L’emozione non ha voce… E l’emozione, oggi, ha coinvolto un po’ tutti, non solo i docenti e gli alunni della Scuola Secondaria del plesso di Pietravairano, ma anche la Dirigente Scolastica, prof.ssa Rosaria Iavarone, la sua collaboratrice, i Referenti del gruppo inclusione e i familiari di Patricia, la bimba speciale che tra non poche difficoltà è ritornata tra i banchi di scuola. Ad accoglierla e a festeggiarla c’erano proprio tutti. Patricia non è l’unica alunna a beneficiare del Progetto di Istruzione Domiciliare. Tale progetto è inserito nel Ptof dell’I.C. Garibaldi-Montalcini e riservato a quegli alunni che per diverse patologie si trovano nell’impossibilità di recarsi a Scuola, ma che comunque hanno diritto all’Istruzione e all’Educazione. “Sicuramente un grande traguardo quello di oggi”, afferma commossa la Dirigente, poichè la bambina per tre anni di scuola primaria ha “frequentato” la scuola da casa, con strategie e metodologie inerenti al caso, e che comunque le hanno permesso di mantenere quel legame di “continuità” con i compagni che la conoscevano solo virtualmente. Finalmente oggi, grazie alla preziosa collaborazione della docente di sostegno, Prof.ssa Anna Alfano, della nonna, Sig.ra Daniela e della Mamma, Amalia, la bimba ha festeggiato il suo rientro a scuola. I compagni l’hanno accolta con un bigliettino prezioso di auguri e un gadget di benvenuto. L’entusiasmo, tra lacrime di commozione, era tangibile per i presenti, anche per la bimba stessa che osservava tutti senza mai smettere di sorridere. Quante parole dietro quel sorriso! Quanti insegnamenti!
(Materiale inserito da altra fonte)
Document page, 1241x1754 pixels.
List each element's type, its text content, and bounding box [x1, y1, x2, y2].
Una certezza questa: quando si uniscono le forze e si lavora in sinergia, l’inclusione diventa una meta facilmente raggiungibile, e a beneficiarne non è solo l’alunno ma tutta la comunità scolastica. “Perché una scuola che ‘include’ è una scuola che ‘pensa’ e che ‘progetta’ tenendo a mente proprio tutti”, conclude la Dirigente. E’ una scuola che si muove sul binario del miglioramento organizzativo, affinché nessun alunno sia sentito come non appartenente, non pensato e quindi non accolto. Grazie Patty!